Patch left a voicemail message with a Jeremy Properties manager and had yet to hear back as of publication.

City records show Jeremy Properties bought the six-story mixed-use building for about $14 million in 2015. Fongyit said communication became a problem almost immediately, and even told local organizers Equality For Flatbush he feared for his lease in a 2017 video.

But even as Fongyit prepares to leave the storefront where he has served ice cream and vegan fare to generations of Brooklyn families, locals and housing rights advocates are rallying to save him.

IMPACCT Brooklyn, a community development corporation that supports local businesses, has helped Fongyit organize an online petition that had been signed more than 1,000 times as of Monday and a rally slated for outside the shop this Saturday.

"We’re asking [the landlord] to have compassion," said IMPACCT Brooklyn economic director Dale Charles. "It won’t cost them anything to renew."
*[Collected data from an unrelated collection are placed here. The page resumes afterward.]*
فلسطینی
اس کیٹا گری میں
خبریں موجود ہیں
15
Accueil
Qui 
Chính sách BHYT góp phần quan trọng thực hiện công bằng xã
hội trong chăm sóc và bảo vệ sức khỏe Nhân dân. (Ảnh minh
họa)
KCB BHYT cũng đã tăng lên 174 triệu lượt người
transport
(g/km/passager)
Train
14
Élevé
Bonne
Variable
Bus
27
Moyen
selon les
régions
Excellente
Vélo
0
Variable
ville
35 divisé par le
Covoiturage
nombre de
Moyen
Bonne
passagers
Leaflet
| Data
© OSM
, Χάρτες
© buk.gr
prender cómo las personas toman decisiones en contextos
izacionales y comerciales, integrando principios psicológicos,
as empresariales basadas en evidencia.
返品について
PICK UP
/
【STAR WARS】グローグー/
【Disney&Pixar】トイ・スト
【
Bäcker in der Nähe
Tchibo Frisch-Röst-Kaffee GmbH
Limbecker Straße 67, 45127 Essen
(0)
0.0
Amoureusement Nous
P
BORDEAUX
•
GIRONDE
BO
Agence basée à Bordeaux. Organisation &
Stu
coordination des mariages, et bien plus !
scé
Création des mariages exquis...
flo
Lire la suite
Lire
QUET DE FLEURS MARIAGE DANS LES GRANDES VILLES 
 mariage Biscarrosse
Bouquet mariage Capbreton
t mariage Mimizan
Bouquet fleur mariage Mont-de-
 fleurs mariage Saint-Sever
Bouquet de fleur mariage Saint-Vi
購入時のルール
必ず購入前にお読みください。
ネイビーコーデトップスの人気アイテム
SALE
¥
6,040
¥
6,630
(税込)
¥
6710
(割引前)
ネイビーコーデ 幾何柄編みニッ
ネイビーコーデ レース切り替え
But legally there is little else the group can do, said Charles, because commercial businesses are not protected by the same city laws that secure residential tenants' rights and the lease has lapsed.

"This is a Catch-22 that commercial tenants fall in," she said. "I’ve been doing this for 19 years and I’ve seen it too often."

Fongyit has also seen the neighborhood change, it's why he's broken hearted to leave. As a vegan, he's loved providing healthy food to children who have grown up and now bring their own children into his shop.

And while Fongyit wouldn't hazard to guess why the landlord might want him out, he told Patch, "The area is changing."

"I want to be part of it," Fongyit said. "I am part of it."